De plus en plus, pendant cette période de formation, le style de Rembrandt est dépouillé de tout effet emphatique conventionnel et évolue vers une intensité psychologique parfois brutale, par la concentration de l’action, la cohésion renforcée de la composition, le jeu puissant des regards, des expressions, des attitudes, soutenu par des empâtements de plus en plus audacieux, des contrastes violents de lumières, des couleurs riches et brillantes ; ce style est condamné par plusieurs critiques, mais il a la faveur du public en raison de son efficacité dramatique. Pour parvenir à ce renouvellement du traitement technique et iconographique des thèmes traditionnels, Rembrandt exécute de nombreuses études d’après nature : paysages, portraits, objets de curiosité divers qu’il collectionne, armes, costumes orientaux, documents du folklore, etc. Vers 1635, la violence baroque, mouvementée et naturaliste (Samson aveuglé par les Philistins, 1636, Francfort, Städelsches Kunstinstitut) perd de sa vigueur au profit de décors plus équilibrés, pourvus d’architectures, au style plus calme (Saskia en Flore, 1634, Leningrad, Ermitage, et 1635, Londres, National Gallery).
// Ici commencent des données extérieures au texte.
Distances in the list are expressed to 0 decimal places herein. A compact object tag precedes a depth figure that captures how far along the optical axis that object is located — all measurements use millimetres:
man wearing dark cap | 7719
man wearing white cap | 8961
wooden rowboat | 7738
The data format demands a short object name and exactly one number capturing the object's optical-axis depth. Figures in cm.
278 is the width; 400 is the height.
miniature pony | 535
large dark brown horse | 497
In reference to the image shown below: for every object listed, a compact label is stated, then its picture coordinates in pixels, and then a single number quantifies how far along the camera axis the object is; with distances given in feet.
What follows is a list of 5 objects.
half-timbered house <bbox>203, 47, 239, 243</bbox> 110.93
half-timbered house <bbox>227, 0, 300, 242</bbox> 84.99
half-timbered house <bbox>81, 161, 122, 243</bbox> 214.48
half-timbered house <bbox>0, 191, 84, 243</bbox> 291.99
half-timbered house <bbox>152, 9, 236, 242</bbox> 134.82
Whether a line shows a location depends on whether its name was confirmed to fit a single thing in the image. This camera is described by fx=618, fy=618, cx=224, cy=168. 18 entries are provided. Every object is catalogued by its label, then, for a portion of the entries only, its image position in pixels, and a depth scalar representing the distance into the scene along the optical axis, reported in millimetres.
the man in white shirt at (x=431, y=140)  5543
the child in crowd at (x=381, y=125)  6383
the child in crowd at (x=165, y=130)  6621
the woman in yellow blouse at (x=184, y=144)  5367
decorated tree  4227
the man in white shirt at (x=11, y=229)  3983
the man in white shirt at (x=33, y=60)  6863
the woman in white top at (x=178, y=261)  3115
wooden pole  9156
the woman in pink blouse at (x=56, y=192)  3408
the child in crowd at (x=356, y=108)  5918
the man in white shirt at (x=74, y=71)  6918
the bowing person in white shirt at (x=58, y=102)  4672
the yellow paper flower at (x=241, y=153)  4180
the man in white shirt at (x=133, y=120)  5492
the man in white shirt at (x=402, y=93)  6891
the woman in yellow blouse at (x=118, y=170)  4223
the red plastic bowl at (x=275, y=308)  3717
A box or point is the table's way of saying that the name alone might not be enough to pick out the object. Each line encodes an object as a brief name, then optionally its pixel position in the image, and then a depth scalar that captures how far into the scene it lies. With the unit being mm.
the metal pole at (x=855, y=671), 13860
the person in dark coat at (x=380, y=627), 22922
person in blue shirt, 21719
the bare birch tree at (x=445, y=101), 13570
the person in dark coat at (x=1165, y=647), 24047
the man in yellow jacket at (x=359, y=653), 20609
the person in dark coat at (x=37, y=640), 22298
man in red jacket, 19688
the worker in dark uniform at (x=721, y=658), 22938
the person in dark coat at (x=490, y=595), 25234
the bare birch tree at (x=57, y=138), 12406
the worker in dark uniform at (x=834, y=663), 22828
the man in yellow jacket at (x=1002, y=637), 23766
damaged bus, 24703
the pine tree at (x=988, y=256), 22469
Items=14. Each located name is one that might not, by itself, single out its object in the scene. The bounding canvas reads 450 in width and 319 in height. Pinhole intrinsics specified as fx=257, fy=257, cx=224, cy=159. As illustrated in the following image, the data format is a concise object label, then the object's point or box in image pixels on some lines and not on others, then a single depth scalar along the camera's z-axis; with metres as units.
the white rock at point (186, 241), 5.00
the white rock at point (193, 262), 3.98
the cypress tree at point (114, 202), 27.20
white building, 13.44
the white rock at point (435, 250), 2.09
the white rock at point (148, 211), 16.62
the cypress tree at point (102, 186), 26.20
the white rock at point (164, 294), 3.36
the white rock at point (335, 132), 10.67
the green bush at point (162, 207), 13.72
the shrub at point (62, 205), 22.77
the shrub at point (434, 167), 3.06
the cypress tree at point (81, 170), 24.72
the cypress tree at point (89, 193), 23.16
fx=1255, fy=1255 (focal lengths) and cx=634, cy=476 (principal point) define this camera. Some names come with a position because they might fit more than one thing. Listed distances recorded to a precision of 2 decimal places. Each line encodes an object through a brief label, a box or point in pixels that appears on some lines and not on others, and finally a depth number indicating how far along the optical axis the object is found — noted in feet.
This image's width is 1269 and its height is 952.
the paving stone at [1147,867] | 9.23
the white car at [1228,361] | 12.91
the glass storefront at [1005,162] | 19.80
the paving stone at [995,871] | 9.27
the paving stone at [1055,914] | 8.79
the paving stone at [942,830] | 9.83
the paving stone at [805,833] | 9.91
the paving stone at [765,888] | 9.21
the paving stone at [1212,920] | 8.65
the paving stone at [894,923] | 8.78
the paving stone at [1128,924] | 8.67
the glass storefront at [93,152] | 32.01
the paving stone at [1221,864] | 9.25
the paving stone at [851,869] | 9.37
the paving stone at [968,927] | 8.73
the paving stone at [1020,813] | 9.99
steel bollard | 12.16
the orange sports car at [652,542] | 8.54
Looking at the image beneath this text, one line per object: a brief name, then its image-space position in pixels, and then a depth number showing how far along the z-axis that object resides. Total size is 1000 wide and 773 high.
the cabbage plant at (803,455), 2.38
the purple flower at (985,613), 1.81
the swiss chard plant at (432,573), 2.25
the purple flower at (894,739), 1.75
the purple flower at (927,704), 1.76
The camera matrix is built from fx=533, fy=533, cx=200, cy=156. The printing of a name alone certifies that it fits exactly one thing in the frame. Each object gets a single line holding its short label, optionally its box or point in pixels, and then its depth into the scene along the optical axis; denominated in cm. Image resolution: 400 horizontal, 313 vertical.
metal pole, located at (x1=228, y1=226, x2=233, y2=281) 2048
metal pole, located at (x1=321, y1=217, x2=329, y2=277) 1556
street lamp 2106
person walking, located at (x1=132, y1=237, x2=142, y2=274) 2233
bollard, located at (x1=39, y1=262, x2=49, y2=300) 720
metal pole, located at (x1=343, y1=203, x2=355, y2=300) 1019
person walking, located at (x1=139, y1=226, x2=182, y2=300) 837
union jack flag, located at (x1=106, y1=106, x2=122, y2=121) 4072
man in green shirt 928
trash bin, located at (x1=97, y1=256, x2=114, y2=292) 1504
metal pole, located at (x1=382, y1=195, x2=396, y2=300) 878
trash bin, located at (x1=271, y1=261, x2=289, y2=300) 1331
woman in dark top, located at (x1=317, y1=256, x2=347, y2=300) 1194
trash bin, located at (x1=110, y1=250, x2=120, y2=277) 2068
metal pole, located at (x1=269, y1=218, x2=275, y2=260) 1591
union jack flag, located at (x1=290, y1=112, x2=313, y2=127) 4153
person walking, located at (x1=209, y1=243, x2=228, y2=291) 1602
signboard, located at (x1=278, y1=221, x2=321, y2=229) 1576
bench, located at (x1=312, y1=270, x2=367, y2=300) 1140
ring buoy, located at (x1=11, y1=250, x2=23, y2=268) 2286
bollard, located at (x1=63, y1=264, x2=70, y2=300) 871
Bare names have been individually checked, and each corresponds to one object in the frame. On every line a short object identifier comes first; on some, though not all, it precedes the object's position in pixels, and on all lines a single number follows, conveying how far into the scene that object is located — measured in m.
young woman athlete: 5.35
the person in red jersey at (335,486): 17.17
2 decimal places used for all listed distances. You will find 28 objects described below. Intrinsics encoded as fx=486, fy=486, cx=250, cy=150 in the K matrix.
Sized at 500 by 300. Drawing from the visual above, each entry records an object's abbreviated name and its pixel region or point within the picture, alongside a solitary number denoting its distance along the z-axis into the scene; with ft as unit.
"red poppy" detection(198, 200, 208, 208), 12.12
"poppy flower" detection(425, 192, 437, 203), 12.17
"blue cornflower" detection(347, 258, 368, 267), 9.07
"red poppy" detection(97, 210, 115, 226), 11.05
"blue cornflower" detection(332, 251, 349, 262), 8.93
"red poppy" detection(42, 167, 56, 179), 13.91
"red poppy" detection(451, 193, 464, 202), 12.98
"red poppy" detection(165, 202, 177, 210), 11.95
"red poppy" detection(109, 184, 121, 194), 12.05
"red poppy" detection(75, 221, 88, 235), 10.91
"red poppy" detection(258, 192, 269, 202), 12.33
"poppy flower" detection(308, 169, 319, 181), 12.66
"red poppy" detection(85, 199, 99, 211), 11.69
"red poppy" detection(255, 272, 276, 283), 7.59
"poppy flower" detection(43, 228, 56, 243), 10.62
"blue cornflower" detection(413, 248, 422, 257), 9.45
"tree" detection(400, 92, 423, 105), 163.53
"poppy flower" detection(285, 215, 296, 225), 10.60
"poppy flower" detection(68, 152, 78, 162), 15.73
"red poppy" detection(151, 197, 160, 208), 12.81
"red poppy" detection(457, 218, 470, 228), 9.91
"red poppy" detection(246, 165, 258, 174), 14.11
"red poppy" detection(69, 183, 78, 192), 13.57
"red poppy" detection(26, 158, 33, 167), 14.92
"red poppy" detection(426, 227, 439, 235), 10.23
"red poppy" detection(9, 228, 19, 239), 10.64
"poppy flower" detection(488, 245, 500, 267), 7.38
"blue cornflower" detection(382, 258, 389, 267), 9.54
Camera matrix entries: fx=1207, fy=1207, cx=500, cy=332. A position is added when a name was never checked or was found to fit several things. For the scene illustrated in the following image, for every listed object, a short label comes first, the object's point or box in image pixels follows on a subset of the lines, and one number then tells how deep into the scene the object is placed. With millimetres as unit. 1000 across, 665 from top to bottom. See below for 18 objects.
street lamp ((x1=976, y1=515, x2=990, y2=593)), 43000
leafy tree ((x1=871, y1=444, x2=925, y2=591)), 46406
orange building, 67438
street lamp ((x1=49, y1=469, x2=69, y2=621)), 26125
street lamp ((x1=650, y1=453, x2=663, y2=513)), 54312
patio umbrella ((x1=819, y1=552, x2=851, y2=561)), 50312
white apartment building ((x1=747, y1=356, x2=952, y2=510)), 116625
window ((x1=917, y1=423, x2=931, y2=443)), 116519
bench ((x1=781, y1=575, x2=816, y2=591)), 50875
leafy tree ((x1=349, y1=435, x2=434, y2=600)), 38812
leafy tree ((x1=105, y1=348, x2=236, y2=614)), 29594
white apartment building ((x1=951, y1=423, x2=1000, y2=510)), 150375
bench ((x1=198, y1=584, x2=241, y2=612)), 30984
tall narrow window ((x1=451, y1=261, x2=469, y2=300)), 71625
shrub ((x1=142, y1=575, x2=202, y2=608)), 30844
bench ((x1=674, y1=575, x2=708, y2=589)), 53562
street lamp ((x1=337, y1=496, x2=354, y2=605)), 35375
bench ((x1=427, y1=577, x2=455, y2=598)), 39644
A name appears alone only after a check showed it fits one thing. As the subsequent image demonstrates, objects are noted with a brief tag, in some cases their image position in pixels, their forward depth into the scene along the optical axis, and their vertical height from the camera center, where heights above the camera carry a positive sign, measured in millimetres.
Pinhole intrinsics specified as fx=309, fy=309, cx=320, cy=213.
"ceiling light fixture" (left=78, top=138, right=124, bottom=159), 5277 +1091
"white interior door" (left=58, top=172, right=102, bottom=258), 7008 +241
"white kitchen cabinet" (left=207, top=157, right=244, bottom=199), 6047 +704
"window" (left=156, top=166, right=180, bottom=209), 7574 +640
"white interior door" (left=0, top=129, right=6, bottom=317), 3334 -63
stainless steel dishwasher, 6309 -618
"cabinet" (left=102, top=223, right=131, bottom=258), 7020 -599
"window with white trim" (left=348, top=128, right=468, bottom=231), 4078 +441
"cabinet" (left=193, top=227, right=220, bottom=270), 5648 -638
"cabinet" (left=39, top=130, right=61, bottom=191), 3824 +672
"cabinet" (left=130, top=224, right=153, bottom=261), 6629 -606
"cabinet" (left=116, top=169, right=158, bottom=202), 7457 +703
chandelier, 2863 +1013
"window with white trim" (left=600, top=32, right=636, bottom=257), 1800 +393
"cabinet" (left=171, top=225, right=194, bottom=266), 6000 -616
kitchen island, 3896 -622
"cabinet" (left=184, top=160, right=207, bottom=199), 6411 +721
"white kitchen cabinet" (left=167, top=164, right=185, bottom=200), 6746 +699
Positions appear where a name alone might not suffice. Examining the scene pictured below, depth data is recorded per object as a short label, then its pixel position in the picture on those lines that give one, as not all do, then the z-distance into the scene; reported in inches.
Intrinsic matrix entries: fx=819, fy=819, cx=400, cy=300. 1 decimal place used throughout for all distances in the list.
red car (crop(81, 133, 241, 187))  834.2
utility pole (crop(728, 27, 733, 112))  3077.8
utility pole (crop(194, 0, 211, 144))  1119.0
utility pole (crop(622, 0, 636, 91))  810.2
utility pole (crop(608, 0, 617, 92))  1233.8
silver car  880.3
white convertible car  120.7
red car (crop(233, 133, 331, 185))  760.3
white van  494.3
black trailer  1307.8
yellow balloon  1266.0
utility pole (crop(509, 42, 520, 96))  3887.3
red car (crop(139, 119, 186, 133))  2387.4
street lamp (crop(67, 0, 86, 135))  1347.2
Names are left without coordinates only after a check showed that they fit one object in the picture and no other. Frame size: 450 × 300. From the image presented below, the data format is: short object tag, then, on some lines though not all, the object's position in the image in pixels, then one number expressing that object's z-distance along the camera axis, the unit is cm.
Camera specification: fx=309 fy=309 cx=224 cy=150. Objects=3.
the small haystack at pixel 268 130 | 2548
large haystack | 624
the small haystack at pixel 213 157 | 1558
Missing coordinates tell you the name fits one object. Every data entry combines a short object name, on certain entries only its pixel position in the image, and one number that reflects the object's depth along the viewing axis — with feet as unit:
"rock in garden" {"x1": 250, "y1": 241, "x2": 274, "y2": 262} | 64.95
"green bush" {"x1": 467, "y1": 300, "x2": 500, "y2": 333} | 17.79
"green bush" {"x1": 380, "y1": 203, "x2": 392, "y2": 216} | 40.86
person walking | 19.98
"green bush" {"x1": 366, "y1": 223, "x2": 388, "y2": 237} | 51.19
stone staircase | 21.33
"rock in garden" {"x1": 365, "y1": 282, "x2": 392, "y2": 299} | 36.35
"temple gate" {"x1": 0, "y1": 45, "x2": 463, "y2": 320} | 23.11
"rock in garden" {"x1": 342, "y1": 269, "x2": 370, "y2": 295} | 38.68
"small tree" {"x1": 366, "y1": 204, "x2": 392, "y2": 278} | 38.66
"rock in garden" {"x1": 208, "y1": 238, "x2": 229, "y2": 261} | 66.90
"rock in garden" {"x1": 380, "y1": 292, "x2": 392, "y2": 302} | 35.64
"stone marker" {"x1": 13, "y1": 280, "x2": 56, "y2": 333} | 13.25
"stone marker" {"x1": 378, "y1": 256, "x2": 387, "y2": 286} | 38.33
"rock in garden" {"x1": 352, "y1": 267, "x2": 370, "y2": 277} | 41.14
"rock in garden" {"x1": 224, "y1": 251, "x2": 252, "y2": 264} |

Cette évolution coïncide avec celle du public, qui, à l’art dynamique consécutif à la conquête de l’indépendance, préfère de plus en plus l’art tranquille qui célèbre un pays paisible et prospère, illustré par les lumières de Vermeer* et par la peinture de paysage de la seconde moitié du siècle. Rembrandt n’ira pas si loin dans cette évolution et conservera ses élans picturaux avec, simplement, plus de majesté que de violence. Son opposition avec le goût des contemporains sera donc de plus en plus sensible, ce qui explique que, si sa renommée est définitivement établie très tôt, son succès n’ira pas croissant après 1640.

C’est en 1642 qu’il produit son œuvre la plus célèbre, faussement appelée, d’après un catalogue de 1808, la Ronde de nuit et qui décrit la Sortie du capitaine Frans Banning Cocq et de son lieutenant Willem van Ruytenburch (Rijksmuseum, Amsterdam). C’est un portrait de groupe de la compagnie honorifique des gardes civiques d’Amsterdam. Comparée aux autres portraits des compagnies de gardes civiques qui ont été réunis dans la même salle, au Rijksmuseum d’Amsterdam, la puissance originale de l’œuvre de Rembrandt apparaît clairement : refusant l’artificielle galerie de portraits en pied, d’une technique monotone et froide, l’artiste a intégré son groupe dans une scène d’une richesse picturale et iconographique inépuisable. Le spectateur se trouve entraîné par les profondeurs, les contrastes, les couleurs brillantes, les regards expressifs, les gestes saisis dans l’instantané d’une composition où les détails multiples n’en sont pas moins soumis à une forte cohésion, charpentée par la lumière et l’ombre.